# Wrought Iron



## oldsouth (Mar 27, 2011)

About to start a job painting wrought iron around a porch on a house. Color is white on one porch and black on the other. Antebellium type home. Has spot rust coming through the paint on both. Black was prior painted with Rustoleum and white with Shermin-Williams Sher-Cryl Acrylic. The Sher-Cryl held up better. Has been about 10 years since painted. My question is, is there anything in a one part paint better than the Sher-Cryl? What would you recommend?


----------



## pacificpaintservices (Apr 3, 2011)

From my experience, I haven't found something that works really well in one step.
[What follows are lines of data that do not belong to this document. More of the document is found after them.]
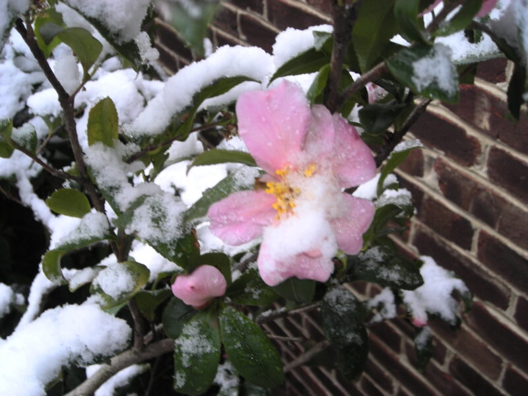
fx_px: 625
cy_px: 198
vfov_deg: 35.1
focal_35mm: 41
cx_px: 264
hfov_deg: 45.8
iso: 50
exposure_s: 1/30
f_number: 3.3
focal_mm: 6.8
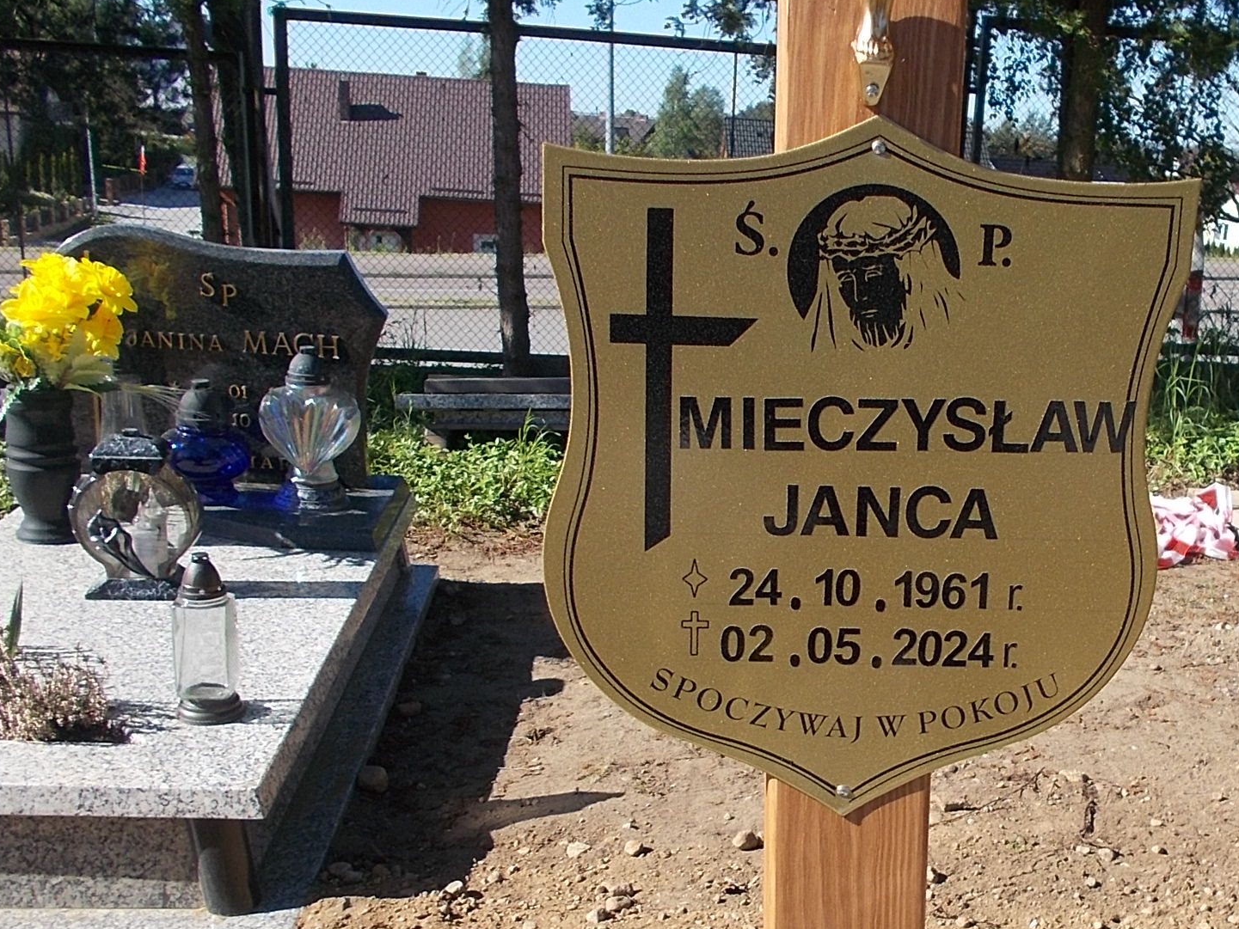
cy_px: 624
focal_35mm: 41
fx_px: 1468
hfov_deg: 45.0
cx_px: 835
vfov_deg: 34.8
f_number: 8
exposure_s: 1/100
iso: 80
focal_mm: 4.6
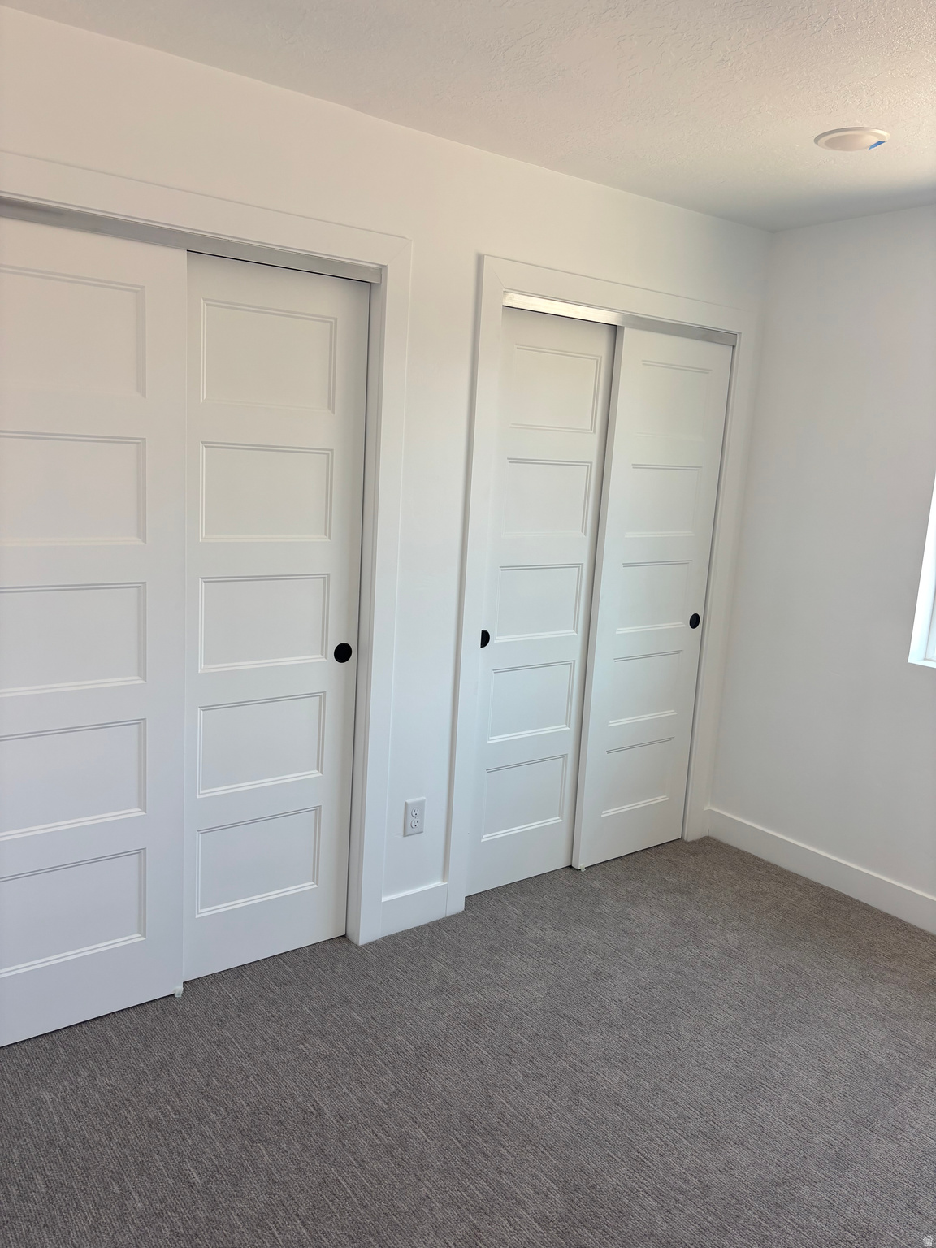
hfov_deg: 53.1
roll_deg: -4.5
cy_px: 624
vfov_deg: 67.3
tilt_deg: -9.8
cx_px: 468
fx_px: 937
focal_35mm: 26
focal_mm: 5.96
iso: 50
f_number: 1.6
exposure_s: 1/299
What I've been doing is getting off any large pieces, spray with Rustoleum then paint over with an oil based semi-gloss. So far it's worked really well and our customers like the look of the final product. The two layers of paint level out a lot of the light rust.

www.pacificpaintservices.com


----------



## Contractor Jeff (Apr 8, 2011)

oldsouth said:


> About to start a job painting wrought iron around a porch on a house. Color is white on one porch and black on the other. Antebellium type home. Has spot rust coming through the paint on both. Black was prior painted with Rustoleum and white with Shermin-Williams Sher-Cryl Acrylic. The Sher-Cryl held up better. Has been about 10 years since painted. My question is, is there anything in a one part paint better than the Sher-Cryl? What would you recommend?


Hammerite Rust Cap. "As the coating dries, microscopic heat-hardened glass flakes interlock with special resins forming a super-tough barrier that seals out moisture to prevent rusting."

Best stuff I've ever used on rusty surfaces.

http://www.masterchem.com/masterche...nVCM1000008a05d103RCRD#Glassguard® Protection


----------



## robladd (Nov 22, 2010)

International Interlac 665, Carboline 8215
are both 1 part Marine enamel that hold up very well on iron.


----------



## Wolfgang (Nov 16, 2008)

I second the Hammerite.


----------